Hacker News new | ask | show | jobs
by rymate1234 1260 days ago
> It's been clearly displayed that these tools are emitting verbatim copies of existing code (and its comments) in their input.

Which makes sense when you consider that the sort of code that is getting reproduced verbatim is usually library functions which developers may copy and paste verbatim comments and all into their project, especially when you prompt the AI with the header of a function that has been copied and pasted often, so the weightings will in that instance be heavily skewed towards reproducing that function

1 comments

So that should make it easy to attribute, yes?
I think harder, as it is spammed around in all directions. It's easier to attribute a unique piece of code that appears in a single repo.

But boilerplate functions don't deserve copyright protection as they are not creative. Can I copyright print('hello world!') if I post it in my repo? Do I deserve a citation from now on?

For better or worse, AI is a combination of machine learning algorithms. And these algorithms are black boxes solely because we don't add observability to them - we aren't looking.

But there is a desire to understand why an AI provided the output it did (to increase trust in AI generated output), and so there's a lot of study and work going into adding that observability. Once that's in place, it becomes pretty straightforward to identify which inputs to a model provided what outputs.

I have never seen an ML researcher claim that understanding the effect of specific training inputs on outputs is straightforward given the size of these LLMs. Most view it as a very difficult if not impossible problem.
And yet it's a major part of the overall concept of being responsible with our use of AIs. Throwing our hands up in the air and prematurely declaring defeat is not an option long term.

It's a non-starter for no other reason than potential copyright infringement means the government becomes involved, and they will stomp on the AI mouse with the force of an elephant - the opinions of amateurs and the anti-copyright movement notwithstanding.

As such, AI Observability is a problem that's both under active research, and the basis for B2B companies.

https://censius.ai/wiki/ai-observability

https://towardsdatascience.com/what-is-ml-observability-29e8...

https://whylabs.ai/observability

https://arize.com/

Observability is great but it doesn’t give granular enough insights into what is actually happening.

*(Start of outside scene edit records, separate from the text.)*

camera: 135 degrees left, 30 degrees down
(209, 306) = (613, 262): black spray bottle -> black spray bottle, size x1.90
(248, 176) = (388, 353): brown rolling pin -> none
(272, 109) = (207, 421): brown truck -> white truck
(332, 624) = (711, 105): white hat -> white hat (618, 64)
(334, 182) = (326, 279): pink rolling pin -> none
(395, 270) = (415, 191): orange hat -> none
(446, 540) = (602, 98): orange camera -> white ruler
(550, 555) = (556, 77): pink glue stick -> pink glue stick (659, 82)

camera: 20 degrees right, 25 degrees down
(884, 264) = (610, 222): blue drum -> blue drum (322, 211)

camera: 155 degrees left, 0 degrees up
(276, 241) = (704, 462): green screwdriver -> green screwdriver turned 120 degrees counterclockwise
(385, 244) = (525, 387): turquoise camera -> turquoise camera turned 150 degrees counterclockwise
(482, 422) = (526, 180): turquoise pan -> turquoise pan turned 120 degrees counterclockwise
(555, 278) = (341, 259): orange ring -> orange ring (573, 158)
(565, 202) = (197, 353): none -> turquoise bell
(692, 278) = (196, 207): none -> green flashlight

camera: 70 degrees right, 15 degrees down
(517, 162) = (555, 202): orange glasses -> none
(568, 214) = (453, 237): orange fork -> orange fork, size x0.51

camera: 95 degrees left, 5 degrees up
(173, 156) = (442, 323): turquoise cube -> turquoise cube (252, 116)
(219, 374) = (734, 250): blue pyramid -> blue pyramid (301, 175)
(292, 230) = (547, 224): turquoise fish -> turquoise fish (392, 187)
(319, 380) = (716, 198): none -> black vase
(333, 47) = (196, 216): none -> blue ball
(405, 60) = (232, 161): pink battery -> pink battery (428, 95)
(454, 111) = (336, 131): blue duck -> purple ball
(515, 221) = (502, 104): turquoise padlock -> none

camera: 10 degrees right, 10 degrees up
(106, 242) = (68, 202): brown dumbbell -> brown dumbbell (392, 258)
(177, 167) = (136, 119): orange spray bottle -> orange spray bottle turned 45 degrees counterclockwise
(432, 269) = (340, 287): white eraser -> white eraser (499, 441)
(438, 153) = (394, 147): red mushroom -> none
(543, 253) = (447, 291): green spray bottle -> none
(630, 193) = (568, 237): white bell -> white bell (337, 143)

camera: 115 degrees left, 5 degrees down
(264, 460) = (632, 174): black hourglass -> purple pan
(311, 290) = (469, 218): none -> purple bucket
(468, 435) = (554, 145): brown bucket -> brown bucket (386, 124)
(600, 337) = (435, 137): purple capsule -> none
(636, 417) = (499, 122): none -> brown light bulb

Given a black box you can do two things: watch the black box for a while to see what it does, or take it apart to see how it works.

Observability is the former. Useful in many cases, just not here.

If you want to know what LLMs are actually doing, you’ll need the latter. Looking at weight activations for example, although with billions of parameters that’s infeasible.

Those companies are not solving the problem you are describing
Probably why, like the article says, they're planning to add that

> In an attempt to address the issues with open-source licensing, GitHub plans to introduce a new Copilot feature that will “provide a reference for suggestions that resemble public code on GitHub so that you can make a more informed decision about whether and how to use that code,” including “providing attribution where appropriate.” GitHub also has a configurable filter to block suggestions matching public code.